KUTIPAN PILIHAN:
----------------------------------------

Ilmu adakalanya bermanfaat bagi seseorang, yaitu ilmu yang diamalkan dan adakalanya tidak bermanfaat, yaitu ilmu yang mendatangkan siksaan. Berikut uraiannya.
Ilmu yang Bermanfaat
Setiap penuntut ilmu mendambakan ilmu yang bermanfaat, baik di dunia maupun di akhirat. Imam Al-Ghazali menerangkan definisi ilmu yang bermanfaat sebagai berikut:
والعلم النافع هو ما يزيد في خوفك من الله تعالى ويزيد في بصيرتك بعيوب نفسك ويزيد في معرفتك بعبادة ربك ويقلل من رغبتك في الدنيا ويزيد في رغبتك في الأخرة ويفتح بصيرتك بآفات أعمالك حتى تحترز منها ويطلعك على مكايد الشيطان وغروره وكيفية تلبيسه على علماء السوء
Artinya: “ilmu yang bermanfaat adalah ilmu yang bisa membuatmu semakin takut kepada Allah SWT, membuatmu semakin jeli melihat aib-aibmu, membuatmu semakin mengenal Tuhanmu dengan dalam kepada-Nya, mengurangi kecintaanmu terhadap dunia, menambah kecintaanmu terdahap akhirat, membuka mata hatimu melihat kekurangan amalmu sehingga engkau berhati-hati dalam beramal, membuatmu mengetahui tipu daya setan dan godaan mereka kepada ulama su.”
Ilmu yang bermanfaat akan membimbing pemiliknya kepada kebaikan, lahir maupun batin, baik di dunia maupun di akhirat. Selama ilmu dimanfaatkannya dengan baik, ia tidak akan menjerumuskan pemiliknya dalam keburukan dan kesesatan.
Ilmu yang Tidak Bermanfaat
Seorang penuntut ilmu seyogyanya memiliki niat dan tekad mengamalkan dan memanfaatkan ilmunya. Menurut Imam Al-Ghazali, apabila seorang enggan mengamalkan ilmunya atau menunda-nunda dalam mengamalkan ilmunya maka telah terkena tipu daya setan.
Tipu daya setan bukan hanya menyasar orang-orang yang bermaksiat, akan tetapi menyasar pula pada orang-orang yang berbuat baik, seperti penuntut ilmu.
Setan akan memperdaya penuntut ilmu dengan berbagai tipu muslihat, salah satunya dengan menyebutkan keutamaan-keutamaan ilmu dan orang yang berilmu. Sedangkan, pada saat yang sama, setan membuatnya lupa tentang ancaman bagi orang-orang yang tidak mengamalkan dan memanfaatkan ilmunya.

----------------------------------------

[Entri data yang dikumpulkan]
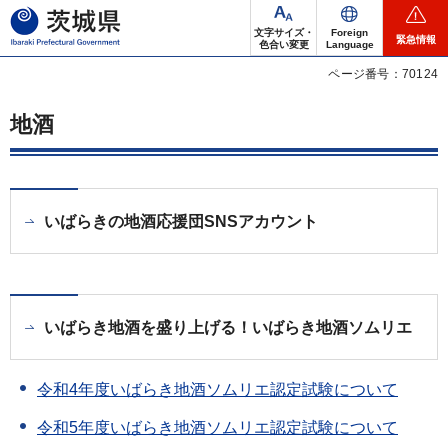
茨城県
文字サイズ・
Foreign
緊急情報
色合い変更
Language
ページ番号：70124
地酒
いばらきの地酒応援団SNSアカウント
いばらき地酒を盛り上げる！いばらき地酒ソムリエ
令和4年度いばらき地酒ソムリエ認定試験について
令和5年度いばらき地酒ソムリエ認定試験について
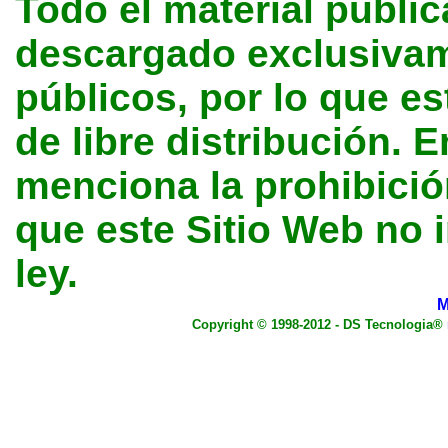
Todo el material public
descargado exclusivame
públicos, por lo que e
de libre distribución. E
menciona la prohibición
que este Sitio Web no 
ley.
M
Copyright © 1998-2012 - DS Tecnologia®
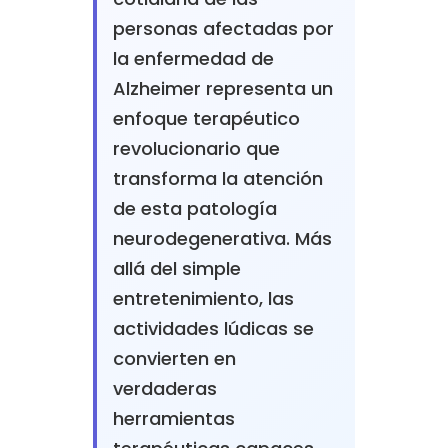
personas afectadas por
la enfermedad de
Alzheimer representa un
enfoque terapéutico
revolucionario que
transforma la atención
de esta patología
neurodegenerativa. Más
allá del simple
entretenimiento, las
actividades lúdicas se
convierten en
verdaderas
herramientas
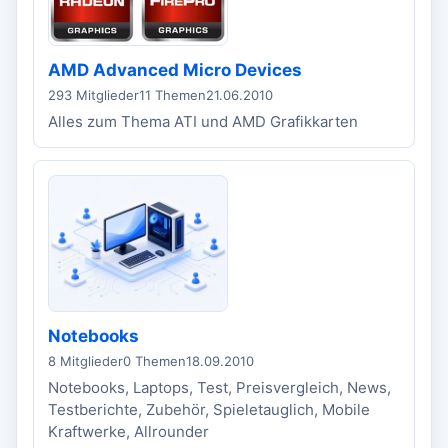
AMD Advanced Micro Devices
293 Mitglieder
11 Themen
21.06.2010
Alles zum Thema ATI und AMD Grafikkarten
Notebooks
8 Mitglieder
0 Themen
18.09.2010
Notebooks, Laptops, Test, Preisvergleich, News,
Testberichte, Zubehör, Spieletauglich, Mobile
Kraftwerke, Allrounder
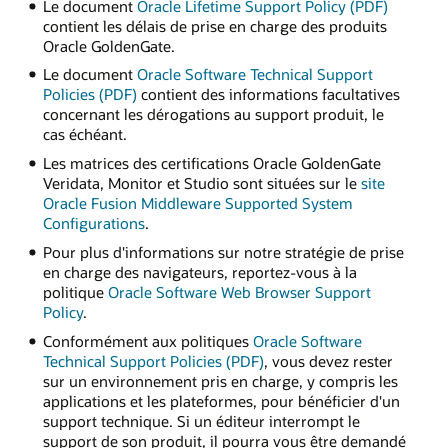
Le document
Oracle Lifetime Support Policy (PDF)
contient les délais de prise en charge des produits
Oracle GoldenGate.
Le document
Oracle Software Technical Support
Policies (PDF)
contient des informations facultatives
concernant les dérogations au support produit, le
cas échéant.
Les matrices des certifications Oracle GoldenGate
Veridata, Monitor et Studio sont situées sur le
site
Oracle Fusion Middleware Supported System
Configurations
.
Pour plus d'informations sur notre stratégie de prise
en charge des navigateurs, reportez-vous à la
politique
Oracle Software Web Browser Support
Policy
.
Conformément aux politiques
Oracle Software
Technical Support Policies (PDF)
, vous devez rester
sur un environnement pris en charge, y compris les
applications et les plateformes, pour bénéficier d'un
support technique. Si un éditeur interrompt le
support de son produit, il pourra vous être demandé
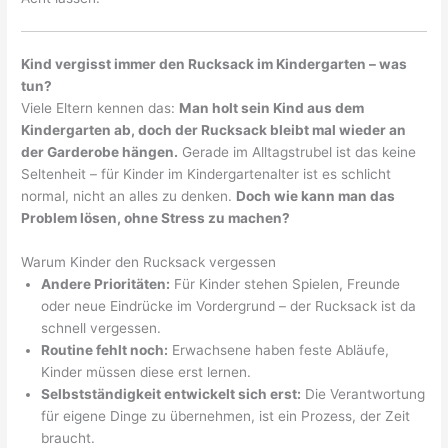
Kind vergisst immer den Rucksack im Kindergarten – was
tun?
Viele Eltern kennen das:
Man holt sein Kind aus dem
Kindergarten ab, doch der Rucksack bleibt mal wieder an
der Garderobe hängen.
Gerade im Alltagstrubel ist das keine
Seltenheit – für Kinder im Kindergartenalter ist es schlicht
normal, nicht an alles zu denken.
Doch wie kann man das
Problem lösen, ohne Stress zu machen?
Warum Kinder den Rucksack vergessen
Andere Prioritäten:
Für Kinder stehen Spielen, Freunde
oder neue Eindrücke im Vordergrund – der Rucksack ist da
schnell vergessen.
Routine fehlt noch:
Erwachsene haben feste Abläufe,
Kinder müssen diese erst lernen.
Selbstständigkeit entwickelt sich erst:
Die Verantwortung
für eigene Dinge zu übernehmen, ist ein Prozess, der Zeit
braucht.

----------------------------------------

DAFTAR TUGAS:
1. Menurut kutipan tentang ilmu yang bermanfaat, siapa saja yang menjadi sasaran tipu daya setan?
2. Salin ulang teks dari baris data, mulai dari baris yang memuat "personas afectadas por" sampai baris yang memuat "Kraftwerke, Allrounder", termasuk kedua baris tersebut, tanpa menyertakan gambar.

JAWABAN TIAP TUGAS:
1. Orang-orang yang bermaksiat dan juga orang-orang yang berbuat baik, seperti penuntut ilmu.

2.
personas afectadas por
la enfermedad de
Alzheimer representa un
enfoque terapéutico
revolucionario que
transforma la atención
de esta patología
neurodegenerativa. Más
allá del simple
entretenimiento, las
actividades lúdicas se
convierten en
verdaderas
herramientas
AMD Advanced Micro Devices
293 Mitglieder
11 Themen
21.06.2010
Alles zum Thema ATI und AMD Grafikkarten
Notebooks
8 Mitglieder
0 Themen
18.09.2010
Notebooks, Laptops, Test, Preisvergleich, News,
Testberichte, Zubehör, Spieletauglich, Mobile
Kraftwerke, Allrounder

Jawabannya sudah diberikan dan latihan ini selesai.